De nos jours, aux Noir.e.s qui dénoncent le racisme, on oppose souvent le cas de Joséphine Baker, pensant ainsi prouver l’ouverture de notre pays en comparaison des terribles Etats-Unis alors éhontément ségrégationnistes. Mais ce mythe de la bienveillance française à l’égard d’Afro-Américain.e.s est fallacieux. Dans mon documentaire « les Marches de la liberté », le romancier noir américain Jake Lamar a rappelé ce qui lui permettait de s’extirper des contrôles au faciès réguliers :
« Quand ils voient mes papiers, je suis américain et il n’y a plus de problème. Ce n’est pas aussi simple pour mes amis d’origine maghrébine, africaine ou caribéenne. »

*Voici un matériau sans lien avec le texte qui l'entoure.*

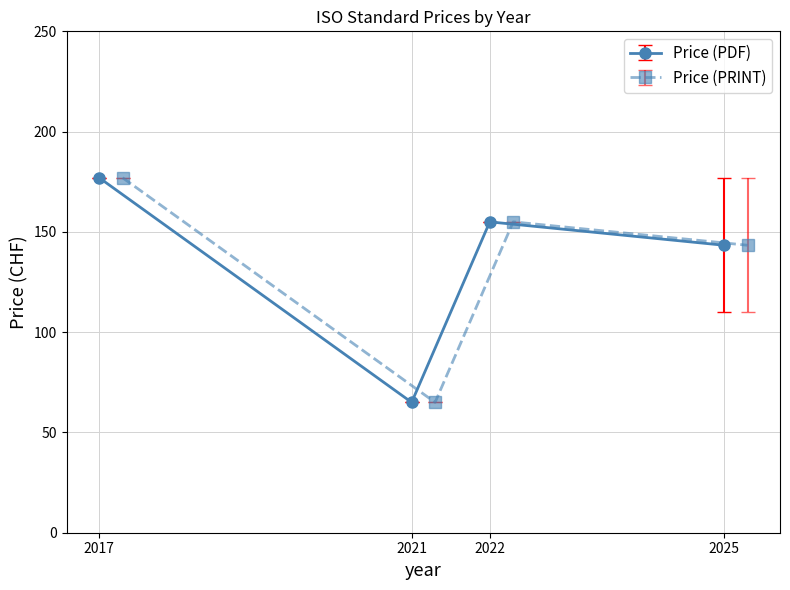

Rank the categories by Price (PDF) value from lowest to highest.

2021, 2025, 2022, 2017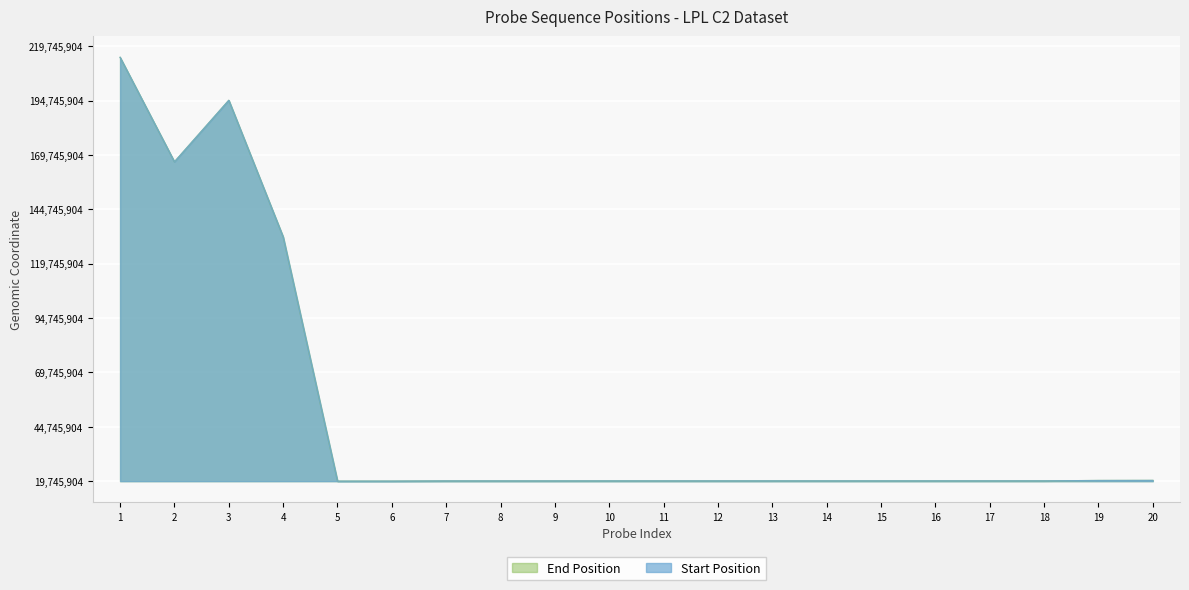

True or false: Start and End cross at least once.

False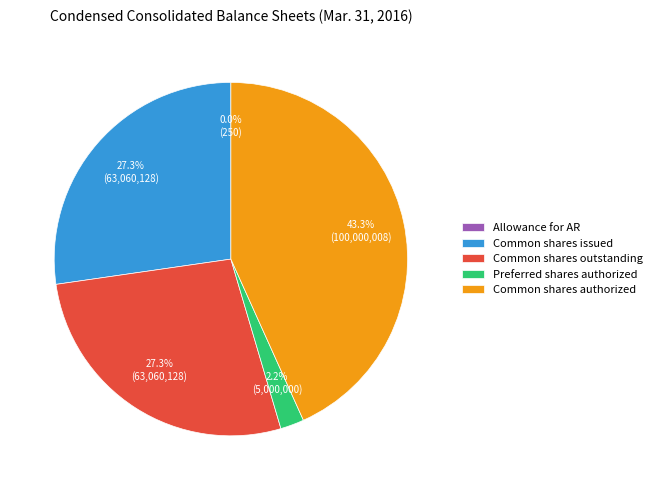

To the nearest percent, what is the average slice percentage?

20%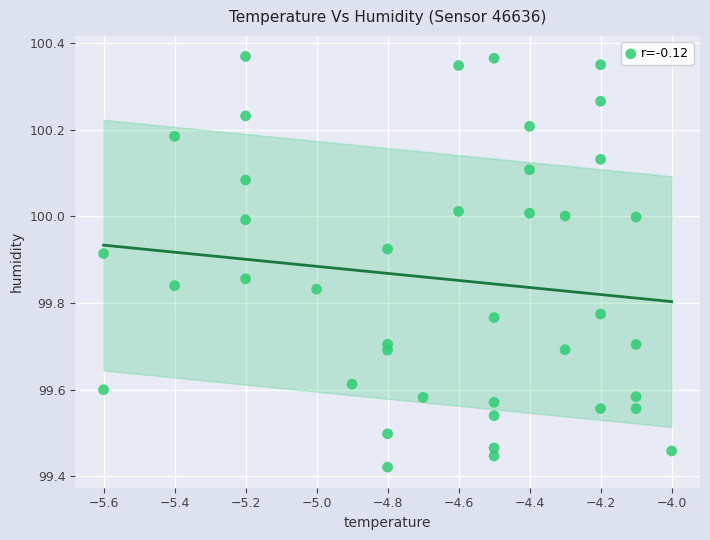

What is the range of X values (max minus min)?

1.6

Hier comme aujourd’hui, la France chérit les Noirs états-uniens tout en faisant subir vingt fois plus de contrôles policiers à ses propres ressortissants lorsqu’ils sont perçus comme arabes ou noirs. La France qui applaudissait Joséphine Baker était aussi celle qui opprimait mes aïeux colonisés, les exhibait dans des zoos humains et pratiquait toujours les travaux forcés (abolis en 1946, soit près de cent ans après l’abolition de l’esclavage) dans les colonies.
Tandis que la France glorifie Joséphine au Panthéon en se félicitant d’incarner, dixit l’Elysée, « la France éternelle des Lumières universelles », elle discrimine massivement sur le marché du travail et dans l’accès au logement, et se voit régulièrement condamnée par des instances internationales du fait de ses violences policières racistes. Et nos écrans persistent à cantonner les femmes noires à des rôles secondaires et caricaturaux.

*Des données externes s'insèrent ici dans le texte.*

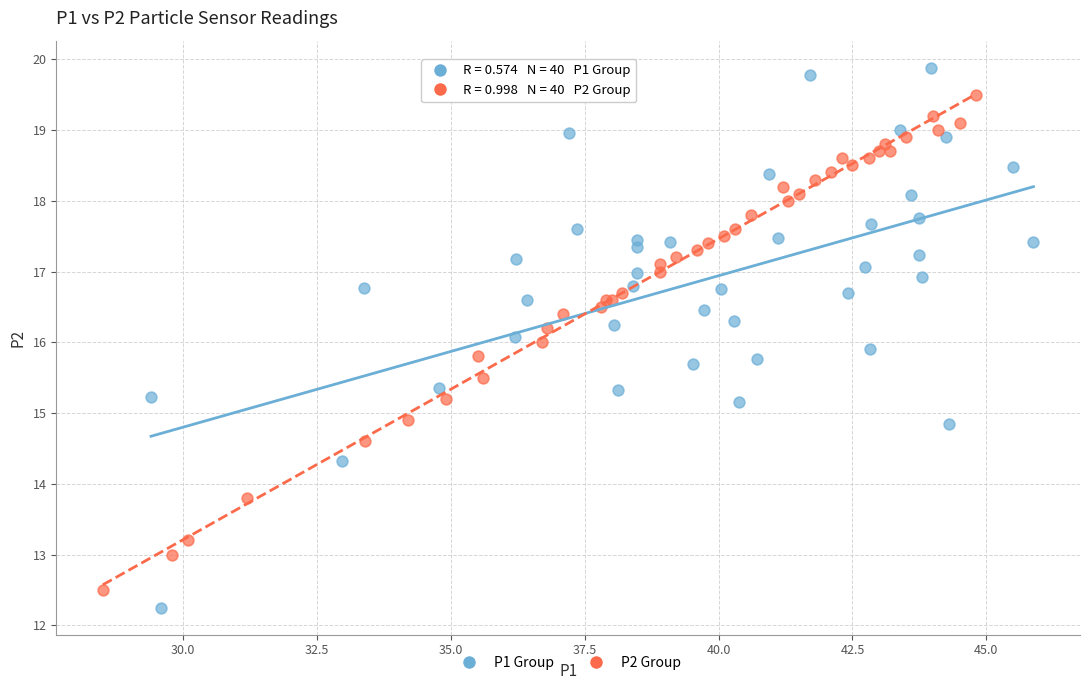

Which series contains the highest Y value?

P1 Group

C’est ce qui m’a toujours perturbée. Je sais et j’ai toujours su que le sort de Joséphine ne relevait pas de la norme. La star flamboyante était une exception parmi la masse des damnés. Et je crains qu’elle ne soit devenue aujourd’hui le prétexte d’un discours voué à dédouaner la France pour mieux faire taire les critiques légitimes.